**EXERCISE:** Among the records below, find each line that includes the string "Adhes" and copy it.

[Opening DATA RECORDS section]

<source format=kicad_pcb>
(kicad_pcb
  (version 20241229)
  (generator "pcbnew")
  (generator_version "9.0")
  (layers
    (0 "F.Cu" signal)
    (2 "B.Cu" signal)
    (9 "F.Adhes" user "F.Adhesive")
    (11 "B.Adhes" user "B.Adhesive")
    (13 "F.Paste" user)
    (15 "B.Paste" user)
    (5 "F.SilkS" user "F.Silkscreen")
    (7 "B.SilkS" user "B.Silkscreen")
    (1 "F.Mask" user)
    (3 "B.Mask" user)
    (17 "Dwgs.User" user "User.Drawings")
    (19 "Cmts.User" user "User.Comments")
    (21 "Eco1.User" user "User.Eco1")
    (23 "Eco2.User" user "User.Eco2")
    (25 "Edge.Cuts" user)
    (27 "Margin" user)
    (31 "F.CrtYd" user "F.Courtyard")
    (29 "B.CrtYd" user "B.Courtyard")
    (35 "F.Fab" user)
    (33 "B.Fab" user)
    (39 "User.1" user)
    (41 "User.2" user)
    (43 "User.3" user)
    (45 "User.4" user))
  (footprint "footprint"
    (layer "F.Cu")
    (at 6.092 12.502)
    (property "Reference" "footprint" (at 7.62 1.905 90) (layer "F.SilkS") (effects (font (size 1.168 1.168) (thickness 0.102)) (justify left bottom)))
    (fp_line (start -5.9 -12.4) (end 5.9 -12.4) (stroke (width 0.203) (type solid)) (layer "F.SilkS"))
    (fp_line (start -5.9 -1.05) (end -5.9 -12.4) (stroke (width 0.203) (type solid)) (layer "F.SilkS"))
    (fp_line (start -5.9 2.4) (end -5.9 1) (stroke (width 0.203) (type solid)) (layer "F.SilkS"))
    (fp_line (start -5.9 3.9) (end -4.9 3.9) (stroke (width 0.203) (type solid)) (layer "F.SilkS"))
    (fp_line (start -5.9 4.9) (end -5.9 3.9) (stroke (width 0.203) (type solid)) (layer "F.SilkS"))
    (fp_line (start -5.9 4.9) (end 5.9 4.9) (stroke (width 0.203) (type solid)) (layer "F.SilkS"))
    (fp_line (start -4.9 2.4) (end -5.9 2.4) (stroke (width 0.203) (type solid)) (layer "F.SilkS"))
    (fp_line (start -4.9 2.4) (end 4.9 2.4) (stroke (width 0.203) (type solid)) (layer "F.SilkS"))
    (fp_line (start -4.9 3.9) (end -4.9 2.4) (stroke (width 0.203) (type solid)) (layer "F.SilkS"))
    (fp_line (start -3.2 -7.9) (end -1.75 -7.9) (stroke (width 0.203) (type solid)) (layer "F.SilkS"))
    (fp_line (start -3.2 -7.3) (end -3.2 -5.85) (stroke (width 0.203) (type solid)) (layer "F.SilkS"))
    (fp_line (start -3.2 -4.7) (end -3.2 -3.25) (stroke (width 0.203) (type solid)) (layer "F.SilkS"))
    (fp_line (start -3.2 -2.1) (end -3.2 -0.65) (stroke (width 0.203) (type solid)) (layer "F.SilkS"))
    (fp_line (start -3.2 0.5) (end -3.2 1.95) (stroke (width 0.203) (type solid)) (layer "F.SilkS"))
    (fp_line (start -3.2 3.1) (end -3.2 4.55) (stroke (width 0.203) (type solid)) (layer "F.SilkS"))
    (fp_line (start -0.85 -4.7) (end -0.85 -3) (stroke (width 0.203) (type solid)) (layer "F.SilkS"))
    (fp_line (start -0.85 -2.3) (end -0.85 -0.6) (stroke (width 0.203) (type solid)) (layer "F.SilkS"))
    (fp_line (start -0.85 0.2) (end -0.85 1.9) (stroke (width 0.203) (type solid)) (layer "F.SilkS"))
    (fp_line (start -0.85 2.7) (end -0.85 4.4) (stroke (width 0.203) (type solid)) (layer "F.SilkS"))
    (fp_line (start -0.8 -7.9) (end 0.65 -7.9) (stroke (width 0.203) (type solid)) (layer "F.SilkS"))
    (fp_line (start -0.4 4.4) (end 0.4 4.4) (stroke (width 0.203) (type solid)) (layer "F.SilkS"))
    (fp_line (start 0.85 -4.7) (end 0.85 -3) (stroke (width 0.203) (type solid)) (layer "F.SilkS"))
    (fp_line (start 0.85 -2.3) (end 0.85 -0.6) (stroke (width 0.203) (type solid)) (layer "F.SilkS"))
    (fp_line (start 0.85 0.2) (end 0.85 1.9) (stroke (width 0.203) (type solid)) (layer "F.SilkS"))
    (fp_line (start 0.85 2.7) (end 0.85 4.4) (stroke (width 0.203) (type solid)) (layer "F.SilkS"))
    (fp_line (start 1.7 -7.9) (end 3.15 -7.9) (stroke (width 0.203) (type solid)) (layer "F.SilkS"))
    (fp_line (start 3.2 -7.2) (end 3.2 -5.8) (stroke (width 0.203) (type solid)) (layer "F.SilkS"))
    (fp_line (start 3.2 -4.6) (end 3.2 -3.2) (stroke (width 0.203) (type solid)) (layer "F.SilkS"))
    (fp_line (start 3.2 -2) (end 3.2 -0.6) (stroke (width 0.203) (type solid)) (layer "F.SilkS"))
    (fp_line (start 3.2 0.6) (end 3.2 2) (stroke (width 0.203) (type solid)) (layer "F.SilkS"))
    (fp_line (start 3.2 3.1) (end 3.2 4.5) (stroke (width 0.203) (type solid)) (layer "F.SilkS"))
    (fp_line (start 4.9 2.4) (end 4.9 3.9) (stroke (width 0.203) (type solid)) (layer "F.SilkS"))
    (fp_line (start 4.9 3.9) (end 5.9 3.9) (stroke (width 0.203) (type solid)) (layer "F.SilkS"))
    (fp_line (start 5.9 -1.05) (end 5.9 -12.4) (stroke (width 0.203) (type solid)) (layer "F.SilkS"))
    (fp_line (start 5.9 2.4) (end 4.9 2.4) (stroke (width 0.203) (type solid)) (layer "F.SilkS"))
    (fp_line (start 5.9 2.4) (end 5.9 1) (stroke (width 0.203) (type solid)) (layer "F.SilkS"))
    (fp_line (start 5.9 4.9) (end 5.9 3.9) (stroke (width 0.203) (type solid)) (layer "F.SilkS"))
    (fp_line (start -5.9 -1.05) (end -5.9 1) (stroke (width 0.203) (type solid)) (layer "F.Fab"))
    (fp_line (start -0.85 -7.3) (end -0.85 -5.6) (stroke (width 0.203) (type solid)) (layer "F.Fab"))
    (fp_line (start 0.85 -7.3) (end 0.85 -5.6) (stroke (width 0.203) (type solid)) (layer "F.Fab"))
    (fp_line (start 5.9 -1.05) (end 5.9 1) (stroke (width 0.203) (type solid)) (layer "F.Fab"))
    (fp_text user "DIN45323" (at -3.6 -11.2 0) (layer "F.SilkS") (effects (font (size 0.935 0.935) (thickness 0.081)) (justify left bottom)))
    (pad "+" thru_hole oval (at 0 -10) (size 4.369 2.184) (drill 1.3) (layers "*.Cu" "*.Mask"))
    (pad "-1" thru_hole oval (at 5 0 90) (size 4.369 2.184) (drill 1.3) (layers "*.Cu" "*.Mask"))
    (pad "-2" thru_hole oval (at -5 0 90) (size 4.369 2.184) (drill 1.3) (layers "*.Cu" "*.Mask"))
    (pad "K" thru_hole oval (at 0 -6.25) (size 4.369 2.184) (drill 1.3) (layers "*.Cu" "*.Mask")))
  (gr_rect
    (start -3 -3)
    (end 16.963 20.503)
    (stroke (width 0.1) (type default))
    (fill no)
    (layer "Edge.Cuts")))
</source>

[Closing DATA RECORDS section]

**EXERCISE OUTPUT:**
    (9 "F.Adhes" user "F.Adhesive")
    (11 "B.Adhes" user "B.Adhesive")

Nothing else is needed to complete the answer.